“And you made a face when Buttercup pushed Westley down the hill.”
“She pushed him down a hill! After he came back from the dead! That’s cold.”
I’m grinning. Can’t help it.
Enzo catches my expression. “What?” he asks.
“Nothing. You’re just...” I search for words. “Not what I expected.”
“What did you expect?”
“Scary. Silent. Definitely not someone who has opinions about fairy tale movies.”
“I have opinions about a lot of things.” He sits up slightly. “I just don’t usually say them out loud. Nobody listens when you talk with fists.”
The admission is quiet. Vulnerable.
I think about what he said, I’ve never done this. Whatever this is, and I realize he means it. Not just the witness protection situation. The whole thing. Having someone to eat pizza with. Watch movies with. Talk to about stupid things that don’t matter.
“Well,” I say, “you can tell me your opinions anytime. Even the wrong ones.”

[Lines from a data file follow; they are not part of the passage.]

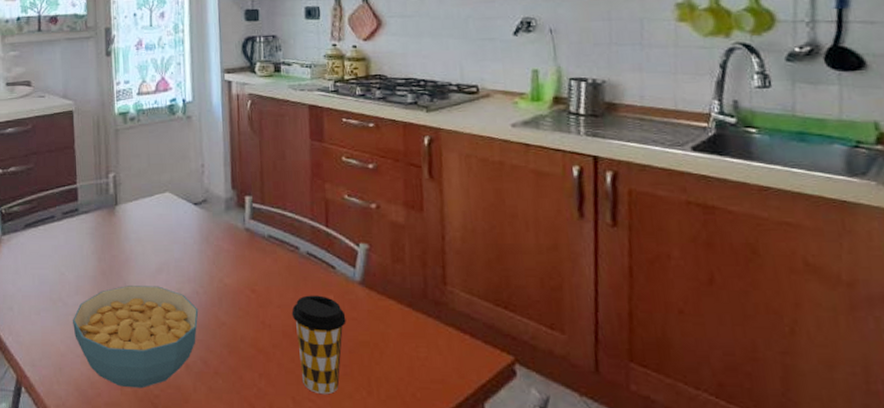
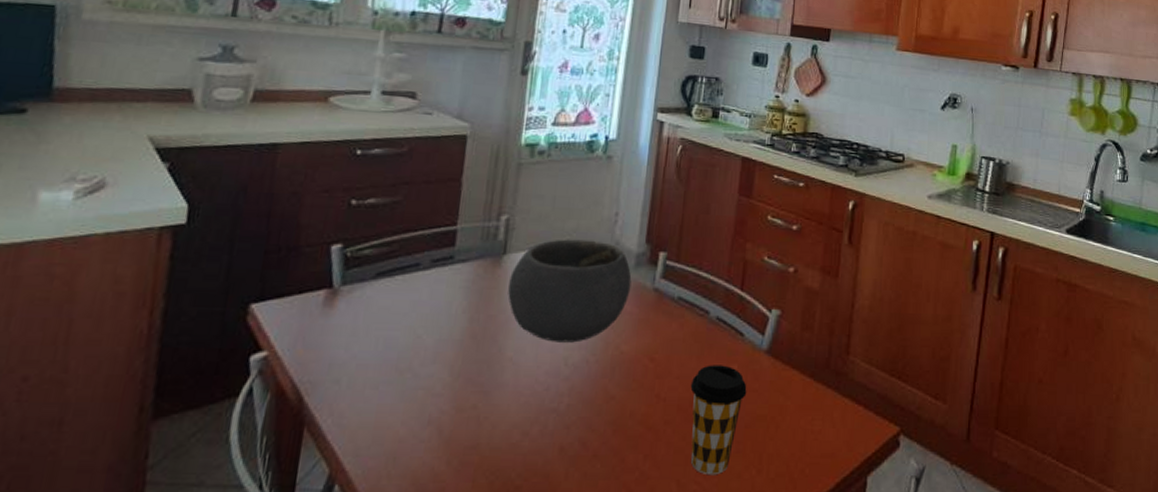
cereal bowl: present [72,286,199,389] -> none [421,352,586,479]
bowl: none [124,189,225,277] -> present [508,239,632,343]

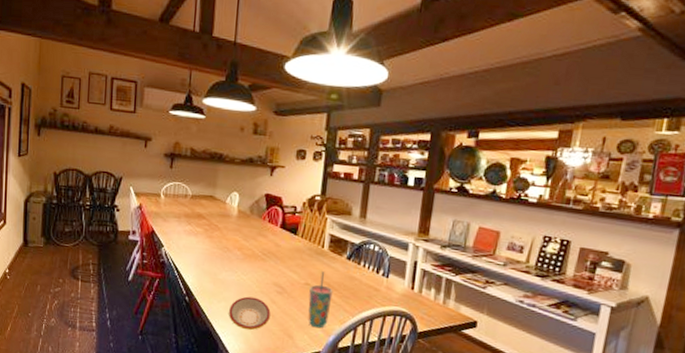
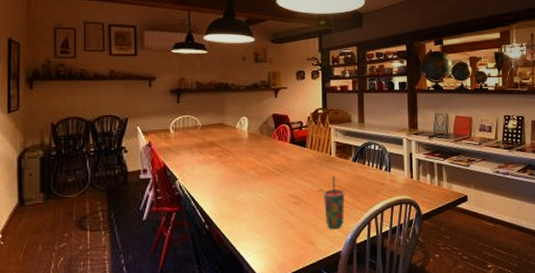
plate: present [229,296,271,330] -> none [251,212,291,245]

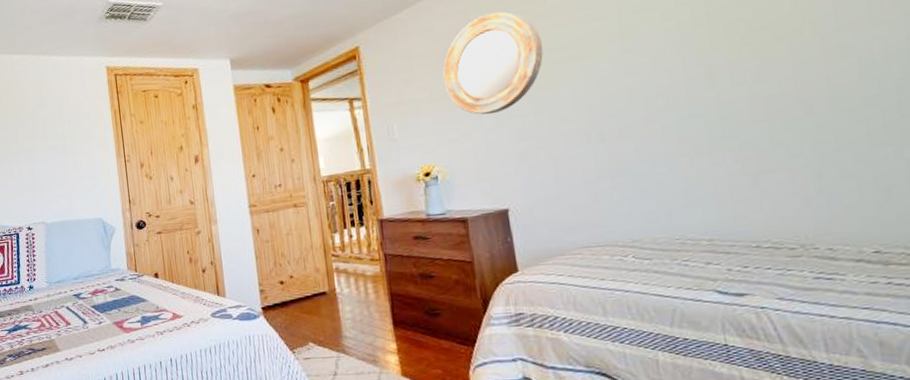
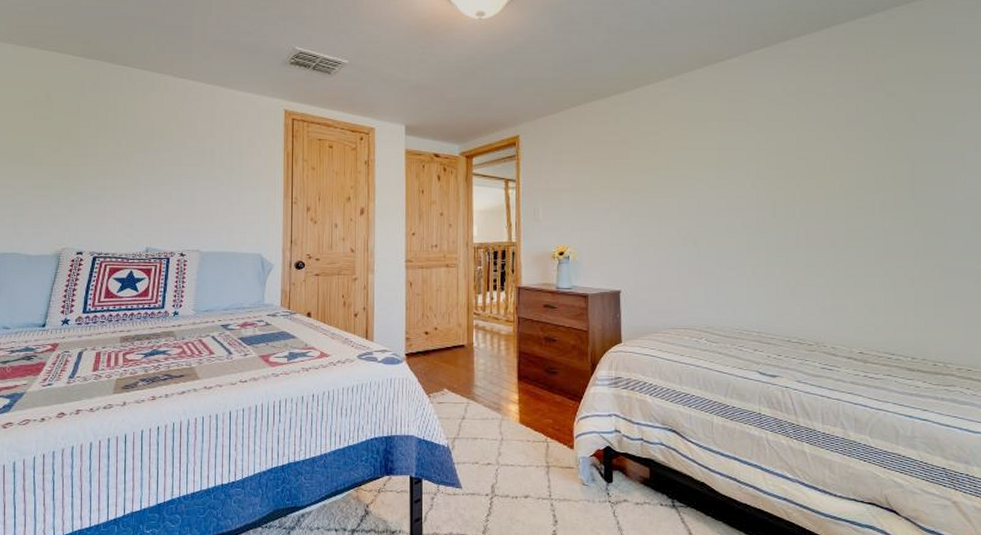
home mirror: present [442,11,543,115] -> none [583,128,661,211]

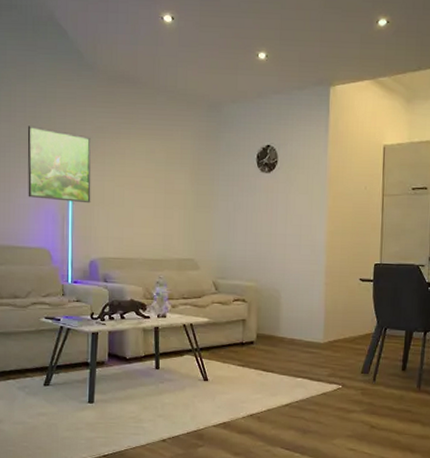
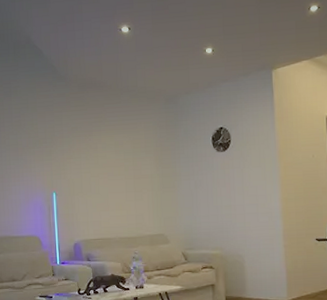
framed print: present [27,126,91,204] -> none [15,133,71,194]

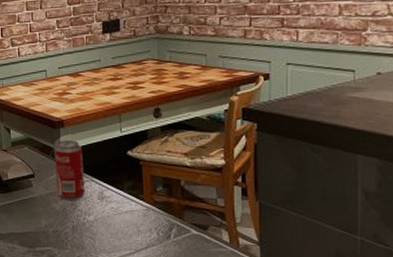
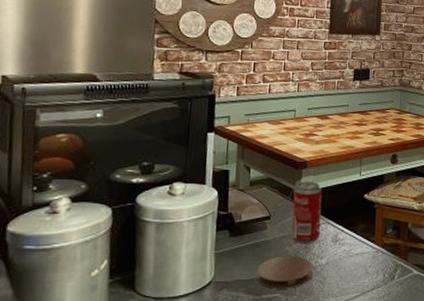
coaster: none [28,212,82,243] -> present [257,256,313,289]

“My opinions aren’t wrong.”
“You just said The Princess Bride is ridiculous.”
“It IS ridiculous.”
“It’s a masterpiece.”
“It’s a masterpiece of ridiculousness.”
I throw a pillow at him because that’s the only way I know how to flirt without mounting someone.
He catches it. Easily. Like his reflexes are tuned for projectiles. Then he throws it back.
It hits me in the face.
“Oh, that’s how it is?” I grab the pillow. Launch myself at him.
We tussle. Stupid. Childish. I’m trying to smother him with a pillow and he’s laughing, full and unguarded, while fending me off with one hand.
I end up pinned. His hands around my wrists. My back against the couch cushions. Him hovering over me, breathing hard, grinning like he forgot for a second he’s a professional killer.
We both freeze.
The playfulness shifts into something charged.
He’s so close. I can see the flecks of gold in his caramel eyes. The scar on his cheekbone. The way his lips are slightly parted.
I’m one half-inch from grinding on his thigh and moaning into his mouth like.
“Stevie,” he says quietly.
“Yeah?”
He doesn’t answer. Just looks at me like he’s trying to decide something. Then he lets go of my wrists. Sits back. Puts space between us.
“I should go,” he says. “Before I do something stupid.”